#### TASK GOAL
Go through the following listing and count each line that contains the string "wertvollen"; the answer is that number alone.

#####

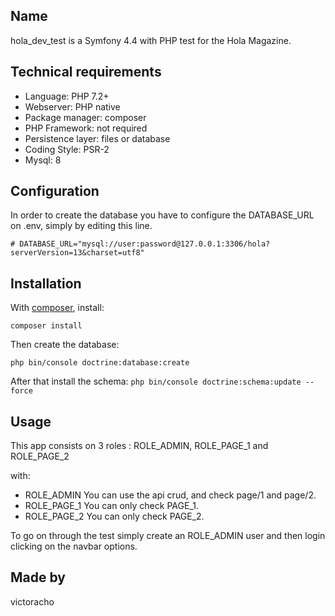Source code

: Name
-------------
hola_dev_test is a Symfony 4.4 with PHP test for the Hola Magazine. 

Technical requirements
-------------
- Language: PHP 7.2+
- Webserver: PHP native
- Package manager: composer
- PHP Framework: not required
- Persistence layer: files or database
- Coding Style: PSR-2
- Mysql: 8

Configuration
-------------
In order to create the database you have to configure the DATABASE_URL on .env, simply by editing this line.

`# DATABASE_URL="mysql://user:password@127.0.0.1:3306/hola?serverVersion=13&charset=utf8"
`

Installation
------------

With [composer](https://getcomposer.org), install:

`composer install`

Then create the database:

`php bin/console doctrine:database:create`

After that install the schema:
`php bin/console doctrine:schema:update --force`


Usage
-----
This app consists on 3 roles :
ROLE_ADMIN, ROLE_PAGE_1 and ROLE_PAGE_2

with:
- ROLE_ADMIN You can use the api crud, and check page/1 and page/2.
- ROLE_PAGE_1 You can only check PAGE_1.
- ROLE_PAGE_2 You can only check PAGE_2.

To go on through the test simply create an ROLE_ADMIN user and then login clicking on the navbar options.


Made by
-------
victoracho

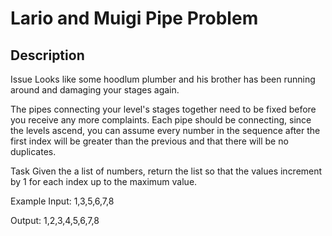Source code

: # Lario and Muigi Pipe Problem

## Description

Issue
Looks like some hoodlum plumber and his brother has been running around and damaging your stages again.

The pipes connecting your level's stages together need to be fixed before you receive any more complaints. Each pipe should be connecting, since the levels ascend, you can assume every number in the sequence after the first index will be greater than the previous and that there will be no duplicates.

Task
Given the a list of numbers, return the list so that the values increment by 1 for each index up to the maximum value.

Example
Input: 1,3,5,6,7,8

Output: 1,2,3,4,5,6,7,8
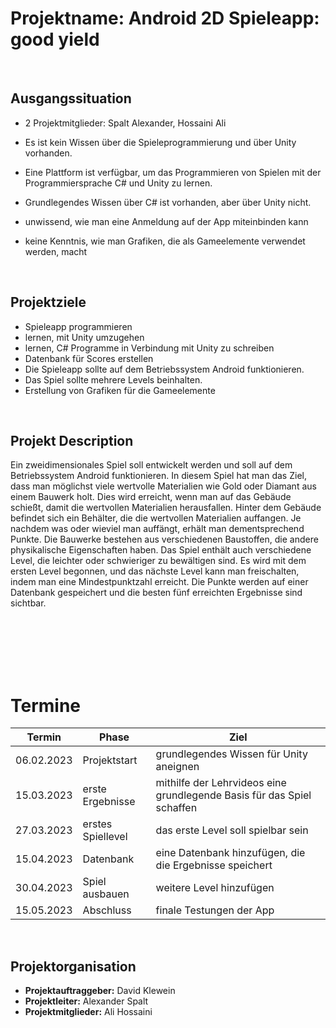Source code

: # Projektname: Android 2D Spieleapp: good yield

<br>

## Ausgangssituation
- 2 Projektmitglieder: Spalt Alexander, Hossaini Ali
- Es ist kein Wissen über die Spieleprogrammierung und über Unity vorhanden.
- Eine Plattform ist verfügbar, um das Programmieren von Spielen mit der Programmiersprache C# und Unity zu lernen.
- Grundlegendes Wissen über C# ist vorhanden, aber über Unity nicht. 
- unwissend, wie man eine Anmeldung auf der App miteinbinden kann
- keine Kenntnis, wie man Grafiken, die als Gameelemente verwendet werden, macht

  <br>
  
## Projektziele

- Spieleapp programmieren
- lernen, mit Unity umzugehen
- lernen, C# Programme in Verbindung mit Unity zu schreiben
- Datenbank für Scores erstellen 
- Die Spieleapp sollte auf dem Betriebssystem Android funktionieren.
- Das Spiel sollte mehrere Levels beinhalten.
- Erstellung von Grafiken für die Gameelemente

<br>

## Projekt Description

Ein zweidimensionales Spiel soll entwickelt werden und soll auf dem Betriebssystem Android funktionieren.
In diesem Spiel hat man das Ziel, dass man möglichst viele wertvolle Materialien wie Gold oder Diamant aus einem Bauwerk holt.
Dies wird erreicht, wenn man auf das Gebäude schießt, damit die wertvollen Materialien herausfallen.
Hinter dem Gebäude befindet sich ein Behälter, die die wertvollen Materialien auffangen.
Je nachdem was oder wieviel man auffängt, erhält man dementsprechend Punkte.
Die Bauwerke bestehen aus verschiedenen Baustoffen, die andere physikalische Eigenschaften haben.
Das Spiel enthält auch verschiedene Level, die leichter oder schwieriger zu bewältigen sind. 
Es wird mit dem ersten Level begonnen, und das nächste Level kann man freischalten, indem man eine Mindestpunktzahl erreicht.
Die Punkte werden auf einer Datenbank gespeichert und die besten fünf erreichten Ergebnisse sind sichtbar.


 

<br>
<br>
<br>
<br>
<br>
  
# Termine

| Termin     | Phase            | Ziel                                                   |
|------------|------------------|--------------------------------------------------------|
| 06.02.2023 | Projektstart     | grundlegendes Wissen für Unity aneignen                |
| 15.03.2023 | erste Ergebnisse | mithilfe der Lehrvideos eine grundlegende Basis für das Spiel schaffen|
| 27.03.2023 | erstes Spiellevel| das erste Level soll spielbar sein                     |
| 15.04.2023 | Datenbank        | eine Datenbank hinzufügen, die die Ergebnisse speichert|
| 30.04.2023 | Spiel ausbauen   | weitere Level hinzufügen                               |
| 15.05.2023 | Abschluss        | finale Testungen der App                               |

  
<br>


## Projektorganisation
- **Projektauftraggeber:** David Klewein
- **Projektleiter:** Alexander Spalt
- **Projektmitglieder:** Ali Hossaini

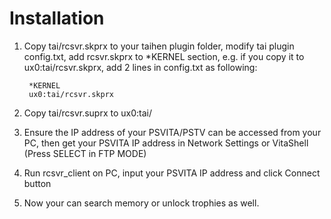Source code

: Installation
============

1. Copy tai/rcsvr.skprx to your taihen plugin folder, modify tai plugin config.txt, add rcsvr.skprx to *KERNEL section, e.g. if you copy it to ux0:tai/rcsvr.skprx, add 2 lines in config.txt as following:

        *KERNEL
        ux0:tai/rcsvr.skprx

2. Copy tai/rcsvr.suprx to ux0:tai/

3. Ensure the IP address of your PSVITA/PSTV can be accessed from your PC, then get your PSVITA IP address in Network Settings or VitaShell (Press SELECT in FTP MODE)

4. Run rcsvr_client on PC, input your PSVITA IP address and click Connect button

5. Now your can search memory or unlock trophies as well.
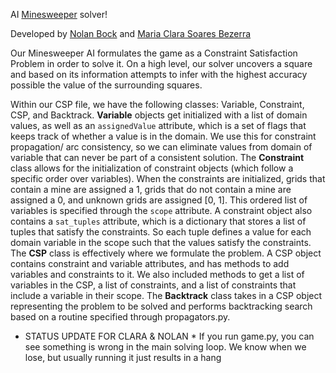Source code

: AI [Minesweeper](https://en.wikipedia.org/wiki/Minesweeper_(video_game)) solver!

Developed by [Nolan Bock](https://www.linkedin.com/in/nbock/) and [Maria Clara Soares Bezerra](https://www.linkedin.com/in/maria-clara-bezerra-09293a137/)

Our Minesweeper AI formulates the game as a Constraint Satisfaction Problem in order to solve it. On a high level, our
solver uncovers a square and based on its information attempts to infer with the highest accuracy possible the value of
the surrounding squares.


Within our CSP file, we have the following classes: Variable, Constraint, CSP, and Backtrack. **Variable** objects get
initialized with a list of domain values, as well as an `assignedValue` attribute, which is a set of flags that keeps
track of whether a value is in the domain. We use this for constraint propagation/ arc consistency, so we can eliminate
values from domain of variable that can never be part of a consistent solution. The **Constraint** class allows for the
initialization of constraint objects (which follow a specific order over variables). When the constraints are
initialized, grids that contain a mine are assigned a 1, grids that do not contain a mine are assigned a 0, and unknown
grids are assigned [0, 1]. This ordered list of variables is specified through the `scope` attribute. A constraint
object also contains a `sat_tuples` attribute, which is a dictionary that stores a list of tuples that satisfy the
constraints. So each tuple defines a value for each domain variable in the scope such that the values satisfy the
constraints. The **CSP** class is effectively where we formulate the problem. A CSP object contains constraint and
variable attributes, and has methods to add variables and constraints to it. We also included methods to get a list of
variables in the CSP, a list of constraints, and a list of constraints that include a variable in their scope.
The **Backtrack** class takes in a CSP object representing the problem to be solved and performs backtracking search
based on a routine specified through propagators.py.



* STATUS UPDATE FOR CLARA & NOLAN *
If you run game.py, you can see something is wrong in the main solving loop. We know when we lose, but usually running it just results in a hang
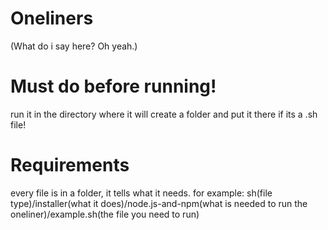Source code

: # Oneliners
(What do i say here? Oh yeah.)

# Must do before running!
run it in the directory where it will create a folder and put it there if its a .sh file!

# Requirements
every file is in a folder, it tells what it needs. for example: sh(file type)/installer(what it does)/node.js-and-npm(what is needed to run the oneliner)/example.sh(the file you need to run)
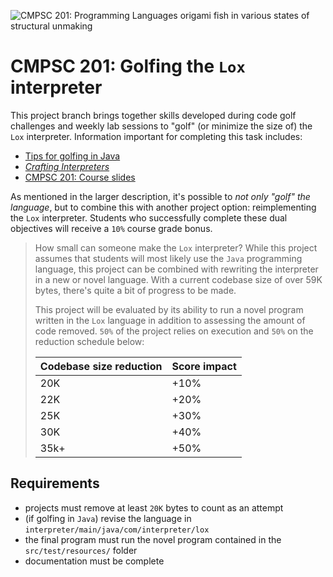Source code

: ![CMPSC 201: Programming Languages origami fish in various states of structural unmaking](https://github.com/allegheny-college-cmpsc-201-spring-2024/course-materials/assets/1552764/7eef390d-327d-4af6-94ed-e7cc41c97df8)

# CMPSC 201: Golfing the `Lox` interpreter

This project branch brings together skills developed during code golf challenges and weekly lab sessions to "golf" (or minimize the size of) the `Lox`
interpreter. Information important for completing this task includes:

* [Tips for golfing in Java](https://codegolf.stackexchange.com/questions/6671/tips-for-golfing-in-java)
* [_Crafting Interpreters_](https://craftinginterpreters.com/)
* [CMPSC 201: Course slides](https://github.com/allegheny-college-cmpsc-201-spring-2024/course-materials/tree/main/docs)

As mentioned in the larger description, it's possible to _not only "golf" the language_, but to combine this with another project option: reimplementing
the `Lox` interpreter. Students who successfully complete these dual objectives will receive a `10%` course grade bonus.

> How small can someone make the `Lox` interpreter? While this project assumes that students will most likely use the `Java` programming language, this 
> project can be combined with rewriting the interpreter in a new or novel language. With a current codebase size of over 59K bytes, there's quite a bit
> of progress to be made.
> 
> This project will be evaluated by its ability to run a novel program written in the `Lox` language in addition to assessing the amount of code removed.
> `50%` of the project relies on execution and `50%` on the reduction schedule below:
>
> |Codebase size reduction | Score impact |
> |:-----------------------|:-------------|
> |20K                      | +10%         |
> |22K                      | +20%         |
> |25K                      | +30%         |
> |30K                      | +40%         |
> |35k+                     | +50%         |

## Requirements

* projects must remove at least `20K` bytes to count as an attempt
* (if golfing in `Java`) revise the language in `interpreter/main/java/com/interpreter/lox`
* the final program must run the novel program contained in the `src/test/resources/` folder
* documentation must be complete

#####

#### EXPECTED OUTPUT
2